# [Given data]
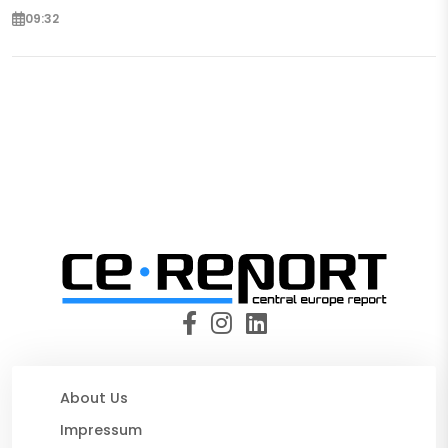
09:32
About Us
Impressum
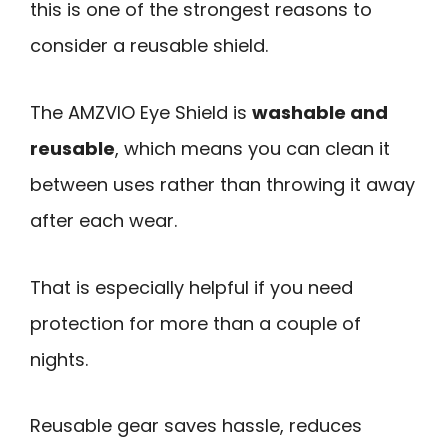
this is one of the strongest reasons to
consider a reusable shield.
The AMZVIO Eye Shield is
washable and
reusable
, which means you can clean it
between uses rather than throwing it away
after each wear.
That is especially helpful if you need
protection for more than a couple of
nights.
Reusable gear saves hassle, reduces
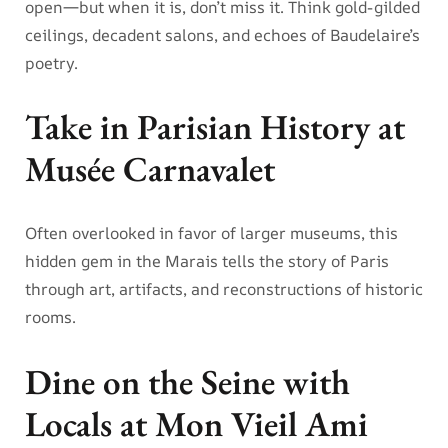
open—but when it is, don’t miss it. Think gold-gilded
ceilings, decadent salons, and echoes of Baudelaire’s
poetry.
Take in Parisian History at
Musée Carnavalet
Often overlooked in favor of larger museums, this
hidden gem in the Marais tells the story of Paris
through art, artifacts, and reconstructions of historic
rooms.
Dine on the Seine with
Locals at Mon Vieil Ami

# [Request]
Reproduce the text from all of the rows above line for line and word for word, leaving the pictures out.

# [Result for this task]
09:32
About Us
Impressum
this is one of the strongest reasons to
consider a reusable shield.
The AMZVIO Eye Shield is
washable and
reusable
, which means you can clean it
between uses rather than throwing it away
after each wear.
That is especially helpful if you need
protection for more than a couple of
nights.
Reusable gear saves hassle, reduces
open—but when it is, don’t miss it. Think gold-gilded
ceilings, decadent salons, and echoes of Baudelaire’s
poetry.
Take in Parisian History at
Musée Carnavalet
Often overlooked in favor of larger museums, this
hidden gem in the Marais tells the story of Paris
through art, artifacts, and reconstructions of historic
rooms.
Dine on the Seine with
Locals at Mon Vieil Ami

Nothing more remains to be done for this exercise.